■ Activity: Write out every line exactly, from the first line of the records below through the line that contains "access information on a".
[[ Given information, beginning ]]
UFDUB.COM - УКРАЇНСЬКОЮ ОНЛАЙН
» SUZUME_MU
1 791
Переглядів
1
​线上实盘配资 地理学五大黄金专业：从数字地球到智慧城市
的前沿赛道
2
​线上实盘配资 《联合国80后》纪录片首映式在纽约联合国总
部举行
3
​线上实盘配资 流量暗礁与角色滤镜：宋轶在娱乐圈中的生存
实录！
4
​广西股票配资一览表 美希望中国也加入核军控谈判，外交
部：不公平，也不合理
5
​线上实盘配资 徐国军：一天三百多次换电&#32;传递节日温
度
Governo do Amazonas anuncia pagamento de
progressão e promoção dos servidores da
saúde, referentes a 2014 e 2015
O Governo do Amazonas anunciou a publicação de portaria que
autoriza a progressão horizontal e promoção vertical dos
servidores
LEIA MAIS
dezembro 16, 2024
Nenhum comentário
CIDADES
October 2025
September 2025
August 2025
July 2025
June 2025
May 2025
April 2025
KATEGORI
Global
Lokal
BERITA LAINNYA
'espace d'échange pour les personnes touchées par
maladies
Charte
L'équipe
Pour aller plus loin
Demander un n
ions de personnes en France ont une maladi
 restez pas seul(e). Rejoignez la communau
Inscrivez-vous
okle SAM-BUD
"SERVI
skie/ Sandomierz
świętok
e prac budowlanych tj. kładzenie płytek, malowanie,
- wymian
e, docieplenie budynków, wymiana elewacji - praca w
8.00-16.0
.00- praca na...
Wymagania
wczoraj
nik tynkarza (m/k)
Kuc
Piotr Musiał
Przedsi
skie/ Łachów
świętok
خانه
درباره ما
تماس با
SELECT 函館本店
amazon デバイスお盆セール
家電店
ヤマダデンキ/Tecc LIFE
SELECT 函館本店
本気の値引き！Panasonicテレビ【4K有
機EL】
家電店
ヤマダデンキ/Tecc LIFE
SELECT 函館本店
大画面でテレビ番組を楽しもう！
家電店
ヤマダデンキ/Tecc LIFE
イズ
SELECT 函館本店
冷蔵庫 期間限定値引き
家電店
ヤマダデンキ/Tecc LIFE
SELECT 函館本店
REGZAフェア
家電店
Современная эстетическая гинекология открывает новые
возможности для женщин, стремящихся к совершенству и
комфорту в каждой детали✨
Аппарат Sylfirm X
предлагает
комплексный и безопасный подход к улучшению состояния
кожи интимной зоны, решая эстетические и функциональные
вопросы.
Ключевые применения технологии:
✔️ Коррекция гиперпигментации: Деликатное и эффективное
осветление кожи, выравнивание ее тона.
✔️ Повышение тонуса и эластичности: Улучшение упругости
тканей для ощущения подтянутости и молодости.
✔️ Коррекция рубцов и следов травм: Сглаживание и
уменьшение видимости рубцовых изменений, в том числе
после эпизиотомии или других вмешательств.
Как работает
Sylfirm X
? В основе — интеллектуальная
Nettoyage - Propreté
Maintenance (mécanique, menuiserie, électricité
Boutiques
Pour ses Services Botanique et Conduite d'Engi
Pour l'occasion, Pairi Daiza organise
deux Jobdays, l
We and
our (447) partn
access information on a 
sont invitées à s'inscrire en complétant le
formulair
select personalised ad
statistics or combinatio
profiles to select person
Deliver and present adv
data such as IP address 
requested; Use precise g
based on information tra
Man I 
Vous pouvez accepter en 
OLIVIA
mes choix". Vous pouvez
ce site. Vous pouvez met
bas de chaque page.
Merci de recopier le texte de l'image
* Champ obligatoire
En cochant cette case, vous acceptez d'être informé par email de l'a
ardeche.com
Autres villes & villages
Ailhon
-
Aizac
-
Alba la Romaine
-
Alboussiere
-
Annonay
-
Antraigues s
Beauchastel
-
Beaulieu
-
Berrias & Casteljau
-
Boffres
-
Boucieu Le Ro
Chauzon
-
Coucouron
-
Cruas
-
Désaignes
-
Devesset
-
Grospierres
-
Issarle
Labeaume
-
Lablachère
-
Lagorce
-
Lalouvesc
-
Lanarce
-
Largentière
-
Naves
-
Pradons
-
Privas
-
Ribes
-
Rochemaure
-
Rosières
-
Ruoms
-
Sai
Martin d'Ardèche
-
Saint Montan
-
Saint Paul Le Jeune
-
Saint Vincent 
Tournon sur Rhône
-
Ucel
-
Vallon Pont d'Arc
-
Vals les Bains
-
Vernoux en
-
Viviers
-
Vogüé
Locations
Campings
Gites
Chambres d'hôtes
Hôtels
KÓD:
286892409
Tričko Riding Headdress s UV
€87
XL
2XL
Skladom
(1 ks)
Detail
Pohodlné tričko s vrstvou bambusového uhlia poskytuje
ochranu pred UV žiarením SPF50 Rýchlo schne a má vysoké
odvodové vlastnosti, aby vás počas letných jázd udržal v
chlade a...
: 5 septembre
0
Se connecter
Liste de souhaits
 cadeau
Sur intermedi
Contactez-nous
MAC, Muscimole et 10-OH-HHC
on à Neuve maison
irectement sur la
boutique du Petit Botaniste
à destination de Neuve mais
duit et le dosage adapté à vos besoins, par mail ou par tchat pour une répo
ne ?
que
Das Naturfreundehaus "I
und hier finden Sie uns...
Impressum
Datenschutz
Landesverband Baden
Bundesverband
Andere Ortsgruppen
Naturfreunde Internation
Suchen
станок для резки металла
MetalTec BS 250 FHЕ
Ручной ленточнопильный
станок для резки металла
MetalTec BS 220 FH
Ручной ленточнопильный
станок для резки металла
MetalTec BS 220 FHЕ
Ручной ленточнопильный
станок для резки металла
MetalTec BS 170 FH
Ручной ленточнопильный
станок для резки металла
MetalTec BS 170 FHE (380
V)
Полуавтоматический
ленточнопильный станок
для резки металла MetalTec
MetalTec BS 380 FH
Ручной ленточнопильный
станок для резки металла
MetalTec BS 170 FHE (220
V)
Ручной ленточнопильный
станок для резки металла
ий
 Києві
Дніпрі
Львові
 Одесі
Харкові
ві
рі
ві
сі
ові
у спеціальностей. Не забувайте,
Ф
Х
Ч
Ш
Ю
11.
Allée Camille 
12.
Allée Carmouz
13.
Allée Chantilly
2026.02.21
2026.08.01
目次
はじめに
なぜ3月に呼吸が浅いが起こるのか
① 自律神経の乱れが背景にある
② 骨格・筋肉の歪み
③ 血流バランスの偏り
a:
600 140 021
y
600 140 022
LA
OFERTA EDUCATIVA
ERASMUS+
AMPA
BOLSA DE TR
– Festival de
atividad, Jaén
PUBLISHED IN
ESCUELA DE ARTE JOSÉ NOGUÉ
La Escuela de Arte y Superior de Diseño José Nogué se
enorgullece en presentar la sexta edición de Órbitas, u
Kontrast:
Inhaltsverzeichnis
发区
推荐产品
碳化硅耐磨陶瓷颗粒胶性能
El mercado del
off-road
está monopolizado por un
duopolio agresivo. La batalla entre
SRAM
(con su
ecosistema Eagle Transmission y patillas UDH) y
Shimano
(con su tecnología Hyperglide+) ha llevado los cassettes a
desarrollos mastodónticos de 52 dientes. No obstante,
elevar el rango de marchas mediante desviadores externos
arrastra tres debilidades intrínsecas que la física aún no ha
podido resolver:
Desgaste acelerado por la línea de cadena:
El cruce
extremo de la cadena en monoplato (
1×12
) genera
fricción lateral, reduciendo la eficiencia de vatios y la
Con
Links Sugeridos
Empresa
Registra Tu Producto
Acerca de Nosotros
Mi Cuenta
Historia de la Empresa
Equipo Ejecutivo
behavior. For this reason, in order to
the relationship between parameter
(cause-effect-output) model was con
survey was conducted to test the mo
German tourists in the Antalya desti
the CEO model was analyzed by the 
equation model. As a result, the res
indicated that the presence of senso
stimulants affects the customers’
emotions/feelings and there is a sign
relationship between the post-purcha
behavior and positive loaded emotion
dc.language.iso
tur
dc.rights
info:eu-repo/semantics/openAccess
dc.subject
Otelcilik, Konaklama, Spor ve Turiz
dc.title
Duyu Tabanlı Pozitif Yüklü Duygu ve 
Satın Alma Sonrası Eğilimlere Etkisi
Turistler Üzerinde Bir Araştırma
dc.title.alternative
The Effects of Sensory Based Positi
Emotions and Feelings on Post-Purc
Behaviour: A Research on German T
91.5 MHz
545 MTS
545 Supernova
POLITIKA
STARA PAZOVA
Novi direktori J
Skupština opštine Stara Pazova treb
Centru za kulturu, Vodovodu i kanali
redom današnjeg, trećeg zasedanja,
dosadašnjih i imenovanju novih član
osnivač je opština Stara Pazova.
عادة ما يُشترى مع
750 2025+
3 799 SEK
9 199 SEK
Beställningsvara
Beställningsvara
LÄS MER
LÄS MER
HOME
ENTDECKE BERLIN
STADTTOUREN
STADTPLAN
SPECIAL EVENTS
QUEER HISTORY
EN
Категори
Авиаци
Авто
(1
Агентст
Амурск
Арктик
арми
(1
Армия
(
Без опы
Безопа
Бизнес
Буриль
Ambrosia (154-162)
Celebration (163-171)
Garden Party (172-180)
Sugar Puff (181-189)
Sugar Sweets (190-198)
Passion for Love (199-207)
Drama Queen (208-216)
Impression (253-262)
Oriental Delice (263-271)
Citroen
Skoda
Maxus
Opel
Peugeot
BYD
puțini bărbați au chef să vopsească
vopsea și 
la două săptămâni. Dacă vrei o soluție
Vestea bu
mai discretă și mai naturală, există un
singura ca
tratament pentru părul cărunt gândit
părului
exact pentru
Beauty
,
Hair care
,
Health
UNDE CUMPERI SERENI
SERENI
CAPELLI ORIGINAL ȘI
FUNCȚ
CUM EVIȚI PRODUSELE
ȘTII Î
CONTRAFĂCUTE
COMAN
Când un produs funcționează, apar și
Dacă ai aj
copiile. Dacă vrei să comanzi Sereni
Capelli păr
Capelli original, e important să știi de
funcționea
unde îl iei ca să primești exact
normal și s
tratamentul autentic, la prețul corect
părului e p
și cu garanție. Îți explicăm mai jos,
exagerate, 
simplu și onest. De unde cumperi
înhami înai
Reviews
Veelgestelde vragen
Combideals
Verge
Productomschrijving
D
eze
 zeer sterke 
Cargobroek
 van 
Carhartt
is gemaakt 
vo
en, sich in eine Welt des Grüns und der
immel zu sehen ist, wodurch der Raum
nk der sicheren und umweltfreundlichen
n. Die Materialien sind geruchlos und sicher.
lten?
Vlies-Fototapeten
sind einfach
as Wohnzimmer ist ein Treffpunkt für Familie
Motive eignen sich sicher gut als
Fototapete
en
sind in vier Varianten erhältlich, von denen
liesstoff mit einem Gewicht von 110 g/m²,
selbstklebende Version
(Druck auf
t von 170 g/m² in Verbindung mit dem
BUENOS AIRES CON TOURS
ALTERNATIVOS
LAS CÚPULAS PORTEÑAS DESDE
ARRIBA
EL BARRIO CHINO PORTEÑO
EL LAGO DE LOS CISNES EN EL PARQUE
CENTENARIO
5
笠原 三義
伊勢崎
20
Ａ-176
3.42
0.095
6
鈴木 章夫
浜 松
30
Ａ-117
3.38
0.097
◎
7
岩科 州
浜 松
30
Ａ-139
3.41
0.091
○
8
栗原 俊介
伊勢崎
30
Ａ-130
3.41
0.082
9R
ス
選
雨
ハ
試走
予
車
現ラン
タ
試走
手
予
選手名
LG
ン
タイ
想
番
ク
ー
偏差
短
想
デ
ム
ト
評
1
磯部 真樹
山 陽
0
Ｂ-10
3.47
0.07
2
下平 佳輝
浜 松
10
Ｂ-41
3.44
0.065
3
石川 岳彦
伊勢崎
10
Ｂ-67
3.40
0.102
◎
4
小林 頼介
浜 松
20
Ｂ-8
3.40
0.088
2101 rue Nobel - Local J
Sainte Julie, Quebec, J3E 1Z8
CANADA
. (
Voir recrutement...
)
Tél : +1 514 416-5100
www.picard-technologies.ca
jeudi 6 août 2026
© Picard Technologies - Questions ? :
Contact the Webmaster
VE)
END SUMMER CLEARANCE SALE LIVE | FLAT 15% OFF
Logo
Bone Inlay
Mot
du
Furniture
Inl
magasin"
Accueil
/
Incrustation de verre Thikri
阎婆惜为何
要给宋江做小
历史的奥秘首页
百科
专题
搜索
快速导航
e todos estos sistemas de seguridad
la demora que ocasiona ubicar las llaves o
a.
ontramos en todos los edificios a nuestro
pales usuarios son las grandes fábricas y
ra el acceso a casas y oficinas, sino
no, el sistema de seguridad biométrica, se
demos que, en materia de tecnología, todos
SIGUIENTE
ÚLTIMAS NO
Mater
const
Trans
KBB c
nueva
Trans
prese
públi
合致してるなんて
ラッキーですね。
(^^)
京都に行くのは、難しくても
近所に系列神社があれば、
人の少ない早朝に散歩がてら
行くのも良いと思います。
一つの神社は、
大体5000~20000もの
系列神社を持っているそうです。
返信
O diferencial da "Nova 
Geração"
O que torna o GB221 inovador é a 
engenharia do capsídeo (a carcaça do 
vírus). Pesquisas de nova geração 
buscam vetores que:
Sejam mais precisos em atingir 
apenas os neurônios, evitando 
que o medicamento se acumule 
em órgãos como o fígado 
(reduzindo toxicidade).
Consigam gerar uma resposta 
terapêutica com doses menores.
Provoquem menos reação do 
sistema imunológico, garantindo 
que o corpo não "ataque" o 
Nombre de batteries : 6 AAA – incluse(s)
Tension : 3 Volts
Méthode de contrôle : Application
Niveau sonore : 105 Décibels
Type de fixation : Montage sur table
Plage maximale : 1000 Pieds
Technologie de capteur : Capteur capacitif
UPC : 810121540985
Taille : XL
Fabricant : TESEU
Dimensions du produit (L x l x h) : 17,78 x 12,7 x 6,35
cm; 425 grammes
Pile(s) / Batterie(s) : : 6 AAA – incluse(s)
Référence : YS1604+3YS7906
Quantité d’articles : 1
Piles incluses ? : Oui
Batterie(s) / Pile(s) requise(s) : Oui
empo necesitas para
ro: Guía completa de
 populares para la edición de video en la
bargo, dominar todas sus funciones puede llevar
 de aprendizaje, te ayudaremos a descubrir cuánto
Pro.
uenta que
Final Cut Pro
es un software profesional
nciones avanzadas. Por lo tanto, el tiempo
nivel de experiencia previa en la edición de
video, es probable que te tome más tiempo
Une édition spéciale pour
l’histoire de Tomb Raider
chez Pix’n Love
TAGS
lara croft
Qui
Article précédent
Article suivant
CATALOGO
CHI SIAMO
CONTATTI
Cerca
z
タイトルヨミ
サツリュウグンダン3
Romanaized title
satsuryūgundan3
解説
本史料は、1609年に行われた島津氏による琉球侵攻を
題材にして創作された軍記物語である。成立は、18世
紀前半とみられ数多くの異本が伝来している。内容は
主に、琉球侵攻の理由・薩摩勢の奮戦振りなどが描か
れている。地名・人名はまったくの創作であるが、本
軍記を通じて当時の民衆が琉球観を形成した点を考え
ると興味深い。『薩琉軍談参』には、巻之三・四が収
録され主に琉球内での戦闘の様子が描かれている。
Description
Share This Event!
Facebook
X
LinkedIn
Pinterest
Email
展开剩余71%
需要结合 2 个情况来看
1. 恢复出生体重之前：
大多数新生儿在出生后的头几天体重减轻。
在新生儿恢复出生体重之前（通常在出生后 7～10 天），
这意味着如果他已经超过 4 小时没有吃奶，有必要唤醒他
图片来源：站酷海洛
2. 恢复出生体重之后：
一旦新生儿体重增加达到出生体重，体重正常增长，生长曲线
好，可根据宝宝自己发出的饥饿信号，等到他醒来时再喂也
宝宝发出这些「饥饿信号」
[[ Given information, end ]]
■ Exercise answer:
UFDUB.COM - УКРАЇНСЬКОЮ ОНЛАЙН
» SUZUME_MU
1 791
Переглядів
1
​线上实盘配资 地理学五大黄金专业：从数字地球到智慧城市
的前沿赛道
2
​线上实盘配资 《联合国80后》纪录片首映式在纽约联合国总
部举行
3
​线上实盘配资 流量暗礁与角色滤镜：宋轶在娱乐圈中的生存
实录！
4
​广西股票配资一览表 美希望中国也加入核军控谈判，外交
部：不公平，也不合理
5
​线上实盘配资 徐国军：一天三百多次换电&#32;传递节日温
度
Governo do Amazonas anuncia pagamento de
progressão e promoção dos servidores da
saúde, referentes a 2014 e 2015
O Governo do Amazonas anunciou a publicação de portaria que
autoriza a progressão horizontal e promoção vertical dos
servidores
LEIA MAIS
dezembro 16, 2024
Nenhum comentário
CIDADES
October 2025
September 2025
August 2025
July 2025
June 2025
May 2025
April 2025
KATEGORI
Global
Lokal
BERITA LAINNYA
'espace d'échange pour les personnes touchées par
maladies
Charte
L'équipe
Pour aller plus loin
Demander un n
ions de personnes en France ont une maladi
 restez pas seul(e). Rejoignez la communau
Inscrivez-vous
okle SAM-BUD
"SERVI
skie/ Sandomierz
świętok
e prac budowlanych tj. kładzenie płytek, malowanie,
- wymian
e, docieplenie budynków, wymiana elewacji - praca w
8.00-16.0
.00- praca na...
Wymagania
wczoraj
nik tynkarza (m/k)
Kuc
Piotr Musiał
Przedsi
skie/ Łachów
świętok
خانه
درباره ما
تماس با
SELECT 函館本店
amazon デバイスお盆セール
家電店
ヤマダデンキ/Tecc LIFE
SELECT 函館本店
本気の値引き！Panasonicテレビ【4K有
機EL】
家電店
ヤマダデンキ/Tecc LIFE
SELECT 函館本店
大画面でテレビ番組を楽しもう！
家電店
ヤマダデンキ/Tecc LIFE
イズ
SELECT 函館本店
冷蔵庫 期間限定値引き
家電店
ヤマダデンキ/Tecc LIFE
SELECT 函館本店
REGZAフェア
家電店
Современная эстетическая гинекология открывает новые
возможности для женщин, стремящихся к совершенству и
комфорту в каждой детали✨
Аппарат Sylfirm X
предлагает
комплексный и безопасный подход к улучшению состояния
кожи интимной зоны, решая эстетические и функциональные
вопросы.
Ключевые применения технологии:
✔️ Коррекция гиперпигментации: Деликатное и эффективное
осветление кожи, выравнивание ее тона.
✔️ Повышение тонуса и эластичности: Улучшение упругости
тканей для ощущения подтянутости и молодости.
✔️ Коррекция рубцов и следов травм: Сглаживание и
уменьшение видимости рубцовых изменений, в том числе
после эпизиотомии или других вмешательств.
Как работает
Sylfirm X
? В основе — интеллектуальная
Nettoyage - Propreté
Maintenance (mécanique, menuiserie, électricité
Boutiques
Pour ses Services Botanique et Conduite d'Engi
Pour l'occasion, Pairi Daiza organise
deux Jobdays, l
We and
our (447) partn
access information on a 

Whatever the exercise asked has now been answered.